The Digital Lab allows employees to collaborate and share innovative solutions. “Digital Lab is a democratized platform, which uses social and gamification features to incentivize building and sharing of assets with wide applicability,” explains Sarah McEneaney, digital talent leader at PwC U.S. Through the platform, employees not only learn from one another but also apply their new skills.
This collaborative approach can be used by any size company to give employees access to more resources and help them build the skills they need to succeed.
Accenture’s Connected Learning Platform Gives Employees Control of Learning
Accenture CEO Julie Sweet says the company has invested nearly $1 billion in 2021 on millions of hours of training to reskill its workforce. Central to the initiative is the company’s Connected Learning Platform which is a blend of classroom and digital learning opportunities with content from internal and external subject matter experts.
“Our people learn best by connecting, collaborating, and practicing for the scenarios they will encounter in their work with our clients,” says Ellyn Shook, chief leadership and human resources officer for Accenture. “From basic skills to industry-specific content, learning is available to all our people anywhere, anytime – and, in many cases, no selection or approval is involved. Simply tap the app and start learning.”

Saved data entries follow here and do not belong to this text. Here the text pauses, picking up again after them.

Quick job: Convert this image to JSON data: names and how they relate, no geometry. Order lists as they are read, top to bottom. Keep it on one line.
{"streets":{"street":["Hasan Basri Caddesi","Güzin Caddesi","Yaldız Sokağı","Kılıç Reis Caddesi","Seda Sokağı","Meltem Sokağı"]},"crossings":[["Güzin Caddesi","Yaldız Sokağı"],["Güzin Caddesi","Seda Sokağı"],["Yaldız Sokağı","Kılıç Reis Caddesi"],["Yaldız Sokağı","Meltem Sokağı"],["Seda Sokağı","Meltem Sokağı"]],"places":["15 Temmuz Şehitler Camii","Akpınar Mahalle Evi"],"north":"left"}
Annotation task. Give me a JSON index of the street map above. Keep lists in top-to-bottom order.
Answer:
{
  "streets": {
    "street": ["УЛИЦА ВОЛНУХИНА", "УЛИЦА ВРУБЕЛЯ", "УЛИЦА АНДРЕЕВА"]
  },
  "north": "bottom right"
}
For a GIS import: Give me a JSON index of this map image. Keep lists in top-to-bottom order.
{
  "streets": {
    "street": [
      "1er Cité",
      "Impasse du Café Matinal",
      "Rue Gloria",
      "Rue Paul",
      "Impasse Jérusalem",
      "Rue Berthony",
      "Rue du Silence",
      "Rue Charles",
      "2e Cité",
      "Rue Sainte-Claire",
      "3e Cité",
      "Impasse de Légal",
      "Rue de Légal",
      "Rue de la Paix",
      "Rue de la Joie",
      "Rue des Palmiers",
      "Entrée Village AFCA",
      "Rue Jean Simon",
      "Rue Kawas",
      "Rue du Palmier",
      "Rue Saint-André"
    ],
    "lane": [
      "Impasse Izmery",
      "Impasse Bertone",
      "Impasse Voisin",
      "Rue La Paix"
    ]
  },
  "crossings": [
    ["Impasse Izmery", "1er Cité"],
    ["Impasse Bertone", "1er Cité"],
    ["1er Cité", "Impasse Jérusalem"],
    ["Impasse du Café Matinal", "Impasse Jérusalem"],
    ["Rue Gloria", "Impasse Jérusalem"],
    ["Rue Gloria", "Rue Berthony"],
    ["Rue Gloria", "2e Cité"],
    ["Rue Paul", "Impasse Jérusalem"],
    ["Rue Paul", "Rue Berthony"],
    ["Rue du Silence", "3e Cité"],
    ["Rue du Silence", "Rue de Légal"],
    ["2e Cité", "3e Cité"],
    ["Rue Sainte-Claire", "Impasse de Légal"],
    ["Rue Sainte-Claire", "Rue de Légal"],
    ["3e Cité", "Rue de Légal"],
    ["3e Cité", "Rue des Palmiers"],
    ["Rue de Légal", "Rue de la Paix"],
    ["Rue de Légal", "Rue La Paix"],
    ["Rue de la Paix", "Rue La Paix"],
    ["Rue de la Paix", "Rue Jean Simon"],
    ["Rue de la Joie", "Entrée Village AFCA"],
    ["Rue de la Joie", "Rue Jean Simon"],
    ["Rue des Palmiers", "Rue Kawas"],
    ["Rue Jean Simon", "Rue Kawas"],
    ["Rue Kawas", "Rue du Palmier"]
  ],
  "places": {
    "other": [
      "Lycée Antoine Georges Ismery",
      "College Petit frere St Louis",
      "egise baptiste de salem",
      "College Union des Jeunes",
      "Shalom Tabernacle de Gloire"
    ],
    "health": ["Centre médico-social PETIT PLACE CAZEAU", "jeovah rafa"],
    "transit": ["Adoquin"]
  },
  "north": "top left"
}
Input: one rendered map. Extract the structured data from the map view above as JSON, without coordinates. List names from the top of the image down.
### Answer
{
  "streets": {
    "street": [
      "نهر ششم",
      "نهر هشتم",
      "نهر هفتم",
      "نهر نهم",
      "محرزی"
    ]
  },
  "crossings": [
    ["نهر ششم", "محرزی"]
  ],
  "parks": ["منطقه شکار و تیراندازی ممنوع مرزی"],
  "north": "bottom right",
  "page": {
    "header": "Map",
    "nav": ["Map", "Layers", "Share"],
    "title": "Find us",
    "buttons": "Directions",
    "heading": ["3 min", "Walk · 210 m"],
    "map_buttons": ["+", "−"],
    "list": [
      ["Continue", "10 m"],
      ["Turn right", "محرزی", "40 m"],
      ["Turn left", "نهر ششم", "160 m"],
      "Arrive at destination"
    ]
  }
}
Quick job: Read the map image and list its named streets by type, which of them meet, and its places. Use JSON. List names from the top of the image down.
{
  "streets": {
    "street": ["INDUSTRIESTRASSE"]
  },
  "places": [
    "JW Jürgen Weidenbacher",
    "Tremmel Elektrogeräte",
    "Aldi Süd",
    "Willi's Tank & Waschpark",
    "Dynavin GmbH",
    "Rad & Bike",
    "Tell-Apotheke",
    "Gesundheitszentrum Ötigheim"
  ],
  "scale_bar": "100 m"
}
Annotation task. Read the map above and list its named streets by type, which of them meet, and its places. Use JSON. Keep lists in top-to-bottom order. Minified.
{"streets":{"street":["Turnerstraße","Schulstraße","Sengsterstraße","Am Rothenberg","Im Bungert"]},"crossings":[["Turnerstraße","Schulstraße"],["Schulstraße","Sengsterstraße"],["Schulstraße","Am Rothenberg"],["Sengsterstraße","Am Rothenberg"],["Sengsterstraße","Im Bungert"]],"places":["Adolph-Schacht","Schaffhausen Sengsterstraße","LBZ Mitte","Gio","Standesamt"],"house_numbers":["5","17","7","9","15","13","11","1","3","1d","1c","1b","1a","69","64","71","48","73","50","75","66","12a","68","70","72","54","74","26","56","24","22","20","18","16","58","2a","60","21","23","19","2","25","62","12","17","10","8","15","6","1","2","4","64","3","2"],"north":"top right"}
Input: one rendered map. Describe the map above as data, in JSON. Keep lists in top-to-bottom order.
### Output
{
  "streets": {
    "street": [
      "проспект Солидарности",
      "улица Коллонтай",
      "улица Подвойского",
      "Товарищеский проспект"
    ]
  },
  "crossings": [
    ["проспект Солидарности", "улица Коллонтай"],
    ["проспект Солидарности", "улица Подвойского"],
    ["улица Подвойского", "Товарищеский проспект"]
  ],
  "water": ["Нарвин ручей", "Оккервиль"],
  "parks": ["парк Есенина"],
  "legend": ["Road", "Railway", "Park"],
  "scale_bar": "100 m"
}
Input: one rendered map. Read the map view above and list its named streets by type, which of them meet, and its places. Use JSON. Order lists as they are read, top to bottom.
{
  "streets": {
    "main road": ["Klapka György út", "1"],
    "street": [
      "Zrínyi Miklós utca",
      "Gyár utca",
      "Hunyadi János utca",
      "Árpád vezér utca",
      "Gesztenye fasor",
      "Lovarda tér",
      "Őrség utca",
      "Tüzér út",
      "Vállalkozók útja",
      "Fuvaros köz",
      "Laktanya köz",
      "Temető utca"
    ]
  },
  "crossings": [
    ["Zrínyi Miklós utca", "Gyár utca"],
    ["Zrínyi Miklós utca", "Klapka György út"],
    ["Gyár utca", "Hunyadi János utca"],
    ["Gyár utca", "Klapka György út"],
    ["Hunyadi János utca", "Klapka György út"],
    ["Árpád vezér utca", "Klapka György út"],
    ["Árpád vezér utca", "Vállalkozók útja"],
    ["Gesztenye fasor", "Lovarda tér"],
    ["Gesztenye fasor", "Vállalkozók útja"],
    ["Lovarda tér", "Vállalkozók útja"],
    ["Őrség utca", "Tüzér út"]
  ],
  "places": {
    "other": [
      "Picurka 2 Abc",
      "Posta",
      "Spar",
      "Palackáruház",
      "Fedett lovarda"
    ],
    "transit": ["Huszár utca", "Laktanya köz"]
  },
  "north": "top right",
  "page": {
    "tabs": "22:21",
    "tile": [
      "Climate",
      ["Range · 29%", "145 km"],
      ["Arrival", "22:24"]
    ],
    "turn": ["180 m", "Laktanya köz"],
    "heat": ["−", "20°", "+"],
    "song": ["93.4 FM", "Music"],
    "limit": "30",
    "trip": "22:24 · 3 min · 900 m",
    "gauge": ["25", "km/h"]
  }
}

In this way, employees control their own learning and career development. Such platforms don’t have to be built to offer thousands of classes in hundreds of roles. Workers in any position at any size company would benefit from autonomous learning opportunities.
Amazon’s Upskilling 2025 Initiative Includes Apprenticeships
Amazon launched its Upskilling 2025 initiative as part of its commitment to prepare workers for a more digitized workplace in the future. “We think it’s important to invest in our employees to help them gain new skills and create more professional options for themselves,” says Beth Galetti, senior VP of People Experience and Technology at Amazon.
One of the many opportunities offered through the initiative is the Mechatronics and Robotics Apprenticeship Program. In the two-phase program, employees attend classes and receive on-the-job training in preparation for work as mechatronics and robotics technicians. When done, they will then be poised to earn more money and secure better career opportunities.
While external apprenticeships may not be feasible financially for all companies, internal mentorship or apprenticeship programs can be cost-efficient ways to upskill employees. By learning on the job, employees learn the practical applications of new skills.